Задания
a - Ответьте по тексту о национальной поэзии:
(i) Куда, по тексту, О. Вациетису вовсе не обязательно было ездить?
(ii) Кому возражал Лев Толстой, когда писал о силе Достоевского?
(iii) Какую книгу текст называет принципиальным явлением поэтического года?
b - Продолжите текст о национальной форме поэзии с того места, где он обрывается.

Другое дело, что развитие национальной формы поэзии происходит тем успешнее, чем теснее сплетаются ее сокровенные мысли и представления с идеями передовых сил своего времени. Корни национального творчества питаются тогда общими соками земли. Но выше – соки земли подымаются к общему солнцу не по искусственным капиллярам, а по естественным стеблям. И этого забывать не следует.

Стихи литовца Э. Межелайтиса, русского Н. Асеева, аварца Р. Гамзатова, армянина Г. Эмина, балкарца К. Кулиева, латыша О. Вациетиса, грузина М. Мачавариави, азербайджанца Наби Хазри (Бабаева), которые я читал в этом году, радуют именно тем, что национальная самобытность их поэзии не отгораживает ее от мира, а помогает ярче и непосредственнее увидеть большую землю, на которой мы живем.

Для этого О. Вациетису вовсе не обязательно было ездить на сибирскую целину, а Р. Гамзатову – в Польшу или Югославию, хотя поездки обогатили поэтов. Они глубже и острее других (быть может, больше ездивших, чем они, по земле) чувствуют стук сердца, бьющегося рядом. В нем же отдается эхом и пульс мира и отражаются тучи войны и свет далеких планет.

Когда-то Лев Толстой, возражая Н. Страхову, писал, что сила Достоевского, его мировая известность – от того, что он глубоко заглянул в себя, а чем глубже почерпнешь, «тем общее» получится. Поэзия наша чаще разбрасывается (тематически, географически, словесно, сюжетно), пытается объять необъятное. А золото добывается… просеиванием.

Самобытность национальная выступает у нас как форма проявления объективной сущности – социалистического содержания. Вне национальной формы образного мышления нет и правды народной жизни. Так же как вне выражения личности художника нет объективной правды в его стихотворных свидетельствах о жизни.

Как «открытость» личности предполагает готовность и потребность в общении и, напротив, «самозакрытие» художника – верный признак «необщественности» его мыслей и незаинтересованности в общении, – так и национальная форма образного мышления есть истинное, реальное содержание народных идеалов.

Принципиальное явление поэтического года – книга Э. Межелайтиса «Человек».

Размах, крупная символика этой книги, ее пытливая интеллектуальность, экспрессия выражения – все в «Человеке» необычно.

Те, кто знал Э. Межелайтиса как поэта «традиционного», лирика в ключе Саломеи Нерис, немало были удивлены постепенным изменением формы его стиха. Правда, в литовской поэтической традиции многие черты условности, которые русскому читателю кажутся дерзкими, для литовцев таковыми не являются. Однако именно в Литве не все привяли новаторскую книгу Э. Межелайтиса.

Внутренние параметры камеры и данные о её положении:
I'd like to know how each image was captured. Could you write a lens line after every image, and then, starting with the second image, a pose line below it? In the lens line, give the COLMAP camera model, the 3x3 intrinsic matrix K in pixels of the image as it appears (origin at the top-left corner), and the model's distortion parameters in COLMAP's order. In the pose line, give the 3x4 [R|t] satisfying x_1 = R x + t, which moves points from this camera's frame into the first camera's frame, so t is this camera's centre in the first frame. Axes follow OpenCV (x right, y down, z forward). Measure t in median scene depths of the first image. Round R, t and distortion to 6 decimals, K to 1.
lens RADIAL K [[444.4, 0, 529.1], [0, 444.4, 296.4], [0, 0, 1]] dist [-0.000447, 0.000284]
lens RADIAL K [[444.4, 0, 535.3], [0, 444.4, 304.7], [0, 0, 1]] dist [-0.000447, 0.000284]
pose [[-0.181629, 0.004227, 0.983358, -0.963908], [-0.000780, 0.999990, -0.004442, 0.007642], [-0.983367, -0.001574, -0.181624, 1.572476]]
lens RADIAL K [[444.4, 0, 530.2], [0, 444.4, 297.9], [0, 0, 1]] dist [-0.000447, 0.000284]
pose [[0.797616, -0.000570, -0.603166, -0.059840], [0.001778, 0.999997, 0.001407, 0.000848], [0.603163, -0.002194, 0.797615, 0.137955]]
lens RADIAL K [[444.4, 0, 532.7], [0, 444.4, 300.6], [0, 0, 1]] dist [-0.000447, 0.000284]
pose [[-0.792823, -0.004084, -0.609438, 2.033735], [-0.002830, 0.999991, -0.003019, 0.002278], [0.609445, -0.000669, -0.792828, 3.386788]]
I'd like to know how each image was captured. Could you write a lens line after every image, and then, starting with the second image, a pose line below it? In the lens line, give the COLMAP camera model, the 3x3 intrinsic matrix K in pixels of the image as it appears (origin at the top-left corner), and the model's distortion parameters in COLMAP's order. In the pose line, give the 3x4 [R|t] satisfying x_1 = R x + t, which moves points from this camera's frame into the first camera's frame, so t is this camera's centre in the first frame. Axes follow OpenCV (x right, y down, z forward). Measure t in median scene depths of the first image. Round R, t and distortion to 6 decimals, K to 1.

Ответы
a -
(i) На сибирскую целину.
(ii) Н. Страхову.
(iii) Книгу Э. Межелайтиса «Человек».

b -
Крупнейший современный поэт Литвы Э. Межелайтис временно очутился в некоем критическом вакууме. Читатель расхватывал «Человека», староверы хулили книгу за резкий отрыв от «традиции» литовского песенного стиха, те, кто любил «вчерашнего» Межелайтиса, растерянно разводили руками…

А от «вчерашнего» к «сегодняшнему» шел след. Явный.

…В 40-е годы Э. Межелайтис резко уходит в лирику. Это было похоже на отступление. Стихи – как зеркало, раздавленное телегой: в каждом осколке отражало свое. Чувства дудели каждое в свою дуду. Мир не собирался в фокусе. Это было тяжелое время для Э. Межелайтиса. Да и не для него одного. Не все в те сложные годы, которые мы потом стали именовать годами «культа личности», находили себя, свое в общем.

И вдруг сосной запахло! Тихий шорох

Сосновой хвои долетел до слуха…

Это «вдруг» наступило, конечно, не вдруг. 50-е годы, точнее, последнее пятилетие означало для Э. Межелайтиса новый поворот в творчестве. «Братская поэма» содержит в себе уже ростки нового качества, хотя в какой-то мере несет следы иллюстративно-описательного подхода к теме. В поэме особенно ценны лирические фрагменты, балладные и диалогические новеллы, песни. Начиная с «Братской поэмы» пафос дружбы, вернее, содружества людей станет главным пафосом поэзии Э. Межелайтиса.

Для поэта литовского народа, который в годы буржуазного владычества пытались отравить национализмом, чувство интернационального братства оказалось главной силой, распахнувшей поэтический горизонт. Э. Межелайтис так заканчивает вступление к своей книге «Весенние гости»: «Люблю родной край и светлую счастливую весну, которая пришла к нам. Но, отворяя дверь своего дома, я вижу, что весна не только у нас. Всесильная весна шествует по земле».

От имени социалистического миллиарда начинает говорить поэзия. И чем ближе и реальнее тот человеческий идеал, который видит перед собою новое общество, тем отчетливее и образно естественнее встает в поэзии общечеловеческая тема.

Только недальнозоркие люди боятся здесь утраты национального начала или растворения идеологии в «абстрактном» гуманизме.

Да, «звонче и шире» будут петь поэты мира завтра. «Хочу, чтоб землей обезлюбленной, вместе», – говорил Маяковский.

«Всеобщей песнью» назвал свою поэму Пабло Неруда. По-своему каждый к заветной цели мирового единения людей зовут и думают о нем, как о весне человечества, Арагон и Хикмет, Твардовский и Межелайтис, покойные Незвал и Луговской.

Не от космических риторов идет эта линия в мировой поэзии, – от народных, национально-самобытных истоков. И потому это – не утопия, а выражение глубинных процессов века, голос народов планеты, которую опасно ставить на грань самоубийственной войны.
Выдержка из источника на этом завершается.